▶ GIVEN TASK
Could you give the part of the records that opens with the line containing "family: Hymenophyllaceae" and closes with the line containing "genus: Goniopteris" as a Markdown table, both of those lines included and blank lines left out? Use two columns, Row and Record line, with a row number and the line itself.

▶ RECORDS FOR THE TASK
* BEGIN *
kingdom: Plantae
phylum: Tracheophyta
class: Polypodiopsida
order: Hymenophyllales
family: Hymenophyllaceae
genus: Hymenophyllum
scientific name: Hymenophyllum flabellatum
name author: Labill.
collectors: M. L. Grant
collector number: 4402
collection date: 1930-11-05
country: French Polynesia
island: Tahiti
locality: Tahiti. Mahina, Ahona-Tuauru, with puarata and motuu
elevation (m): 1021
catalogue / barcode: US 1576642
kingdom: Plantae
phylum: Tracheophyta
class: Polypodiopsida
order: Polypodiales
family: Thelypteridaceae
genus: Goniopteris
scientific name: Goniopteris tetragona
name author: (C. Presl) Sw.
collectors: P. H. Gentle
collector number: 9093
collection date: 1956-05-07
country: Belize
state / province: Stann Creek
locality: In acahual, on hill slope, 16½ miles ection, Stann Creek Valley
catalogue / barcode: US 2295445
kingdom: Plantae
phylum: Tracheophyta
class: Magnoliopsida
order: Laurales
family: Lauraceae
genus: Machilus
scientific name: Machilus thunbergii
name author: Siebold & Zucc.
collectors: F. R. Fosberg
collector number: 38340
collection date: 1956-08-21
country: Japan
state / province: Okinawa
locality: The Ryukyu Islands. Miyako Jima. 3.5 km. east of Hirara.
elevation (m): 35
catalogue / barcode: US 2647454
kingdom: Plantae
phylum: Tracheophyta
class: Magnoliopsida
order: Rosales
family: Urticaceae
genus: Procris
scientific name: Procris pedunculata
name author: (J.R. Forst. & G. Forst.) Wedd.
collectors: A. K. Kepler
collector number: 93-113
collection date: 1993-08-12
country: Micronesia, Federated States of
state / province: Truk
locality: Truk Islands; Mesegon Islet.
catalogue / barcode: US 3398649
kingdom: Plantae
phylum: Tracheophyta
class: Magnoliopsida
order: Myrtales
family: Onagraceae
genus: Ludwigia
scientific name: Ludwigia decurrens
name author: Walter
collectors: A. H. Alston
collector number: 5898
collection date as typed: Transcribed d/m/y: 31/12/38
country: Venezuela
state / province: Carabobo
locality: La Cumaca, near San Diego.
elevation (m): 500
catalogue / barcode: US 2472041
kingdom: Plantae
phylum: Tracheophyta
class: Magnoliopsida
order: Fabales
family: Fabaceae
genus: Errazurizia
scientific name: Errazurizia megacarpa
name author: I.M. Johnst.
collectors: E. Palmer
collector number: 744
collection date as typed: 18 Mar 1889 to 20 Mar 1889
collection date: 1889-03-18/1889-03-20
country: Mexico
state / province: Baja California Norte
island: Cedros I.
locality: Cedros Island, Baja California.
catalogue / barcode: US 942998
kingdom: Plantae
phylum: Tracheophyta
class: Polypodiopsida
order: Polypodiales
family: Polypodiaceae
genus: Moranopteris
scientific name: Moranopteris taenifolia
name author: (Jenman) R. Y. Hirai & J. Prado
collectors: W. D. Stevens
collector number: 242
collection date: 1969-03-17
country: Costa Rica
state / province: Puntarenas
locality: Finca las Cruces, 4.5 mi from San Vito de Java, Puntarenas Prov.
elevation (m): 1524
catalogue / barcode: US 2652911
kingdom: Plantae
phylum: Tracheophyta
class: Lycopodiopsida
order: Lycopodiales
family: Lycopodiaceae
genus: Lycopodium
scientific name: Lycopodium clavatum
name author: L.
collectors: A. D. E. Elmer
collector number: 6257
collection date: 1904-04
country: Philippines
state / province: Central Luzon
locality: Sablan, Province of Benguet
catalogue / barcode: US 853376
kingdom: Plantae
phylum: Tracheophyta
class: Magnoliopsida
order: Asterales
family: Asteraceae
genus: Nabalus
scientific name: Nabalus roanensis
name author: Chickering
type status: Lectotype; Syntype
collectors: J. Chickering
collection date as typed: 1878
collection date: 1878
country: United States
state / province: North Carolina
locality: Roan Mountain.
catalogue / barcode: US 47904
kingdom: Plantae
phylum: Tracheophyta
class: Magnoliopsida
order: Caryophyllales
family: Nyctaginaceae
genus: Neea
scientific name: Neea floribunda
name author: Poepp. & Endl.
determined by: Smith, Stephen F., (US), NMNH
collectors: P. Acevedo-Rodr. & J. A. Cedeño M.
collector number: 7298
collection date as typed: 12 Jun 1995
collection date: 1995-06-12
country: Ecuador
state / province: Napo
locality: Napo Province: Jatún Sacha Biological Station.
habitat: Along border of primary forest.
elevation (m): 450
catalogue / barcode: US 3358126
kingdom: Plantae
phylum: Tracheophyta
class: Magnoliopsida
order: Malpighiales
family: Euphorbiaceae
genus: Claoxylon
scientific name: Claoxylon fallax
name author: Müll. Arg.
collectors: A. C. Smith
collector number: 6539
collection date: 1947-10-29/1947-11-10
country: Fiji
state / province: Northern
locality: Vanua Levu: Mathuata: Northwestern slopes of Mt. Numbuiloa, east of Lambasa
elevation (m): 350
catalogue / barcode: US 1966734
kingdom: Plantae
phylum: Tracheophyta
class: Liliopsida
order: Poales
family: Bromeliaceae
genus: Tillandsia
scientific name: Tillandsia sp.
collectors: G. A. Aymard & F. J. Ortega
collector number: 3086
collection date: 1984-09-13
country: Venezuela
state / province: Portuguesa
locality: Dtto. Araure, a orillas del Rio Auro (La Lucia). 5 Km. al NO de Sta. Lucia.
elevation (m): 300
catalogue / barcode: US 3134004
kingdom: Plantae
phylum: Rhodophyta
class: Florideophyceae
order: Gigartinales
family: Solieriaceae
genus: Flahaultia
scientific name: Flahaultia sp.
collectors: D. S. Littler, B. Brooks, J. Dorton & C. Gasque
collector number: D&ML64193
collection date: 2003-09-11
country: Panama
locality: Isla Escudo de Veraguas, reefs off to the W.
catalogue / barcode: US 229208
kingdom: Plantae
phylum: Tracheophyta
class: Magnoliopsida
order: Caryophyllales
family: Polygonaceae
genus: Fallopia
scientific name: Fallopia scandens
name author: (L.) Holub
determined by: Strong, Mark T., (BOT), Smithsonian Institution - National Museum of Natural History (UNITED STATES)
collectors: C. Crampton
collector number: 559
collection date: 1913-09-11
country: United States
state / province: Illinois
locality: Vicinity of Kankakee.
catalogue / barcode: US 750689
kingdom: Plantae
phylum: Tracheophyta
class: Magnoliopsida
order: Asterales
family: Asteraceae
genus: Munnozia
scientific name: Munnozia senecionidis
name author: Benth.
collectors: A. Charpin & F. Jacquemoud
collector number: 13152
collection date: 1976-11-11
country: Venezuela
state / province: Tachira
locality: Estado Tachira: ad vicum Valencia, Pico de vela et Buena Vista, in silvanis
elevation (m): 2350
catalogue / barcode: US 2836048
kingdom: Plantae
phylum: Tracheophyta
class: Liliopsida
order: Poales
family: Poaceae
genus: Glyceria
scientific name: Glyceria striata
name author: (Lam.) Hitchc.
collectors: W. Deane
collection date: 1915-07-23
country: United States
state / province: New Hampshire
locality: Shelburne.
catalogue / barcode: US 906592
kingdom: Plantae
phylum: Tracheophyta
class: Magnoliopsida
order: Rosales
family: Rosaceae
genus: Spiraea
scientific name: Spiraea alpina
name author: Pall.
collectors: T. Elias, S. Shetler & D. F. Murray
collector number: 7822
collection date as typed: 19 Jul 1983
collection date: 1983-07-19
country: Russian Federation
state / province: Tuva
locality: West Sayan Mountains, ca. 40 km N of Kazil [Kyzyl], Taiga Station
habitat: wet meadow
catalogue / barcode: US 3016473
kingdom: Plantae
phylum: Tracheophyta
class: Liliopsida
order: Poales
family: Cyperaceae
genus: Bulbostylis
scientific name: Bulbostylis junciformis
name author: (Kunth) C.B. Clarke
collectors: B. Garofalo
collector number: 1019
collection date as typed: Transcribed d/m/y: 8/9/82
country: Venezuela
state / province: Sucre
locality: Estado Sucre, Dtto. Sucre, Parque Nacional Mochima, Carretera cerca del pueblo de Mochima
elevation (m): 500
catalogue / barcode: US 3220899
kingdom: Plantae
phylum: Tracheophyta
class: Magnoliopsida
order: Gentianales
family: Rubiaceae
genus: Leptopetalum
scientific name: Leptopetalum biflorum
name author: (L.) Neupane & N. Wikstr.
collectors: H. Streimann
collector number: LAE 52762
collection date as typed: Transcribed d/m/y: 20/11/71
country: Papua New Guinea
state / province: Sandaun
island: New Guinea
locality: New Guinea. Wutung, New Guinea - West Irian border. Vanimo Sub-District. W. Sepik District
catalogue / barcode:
* END *
▶ RESULT FOR THIS TASK
| Row | Record line |
|---|---|
| 1 | family: Hymenophyllaceae |
| 2 | genus: Hymenophyllum |
| 3 | scientific name: Hymenophyllum flabellatum |
| 4 | name author: Labill. |
| 5 | collectors: M. L. Grant |
| 6 | collector number: 4402 |
| 7 | collection date: 1930-11-05 |
| 8 | country: French Polynesia |
| 9 | island: Tahiti |
| 10 | locality: Tahiti. Mahina, Ahona-Tuauru, with puarata and motuu |
| 11 | elevation (m): 1021 |
| 12 | catalogue / barcode: US 1576642 |
| 13 | kingdom: Plantae |
| 14 | phylum: Tracheophyta |
| 15 | class: Polypodiopsida |
| 16 | order: Polypodiales |
| 17 | family: Thelypteridaceae |
| 18 | genus: Goniopteris |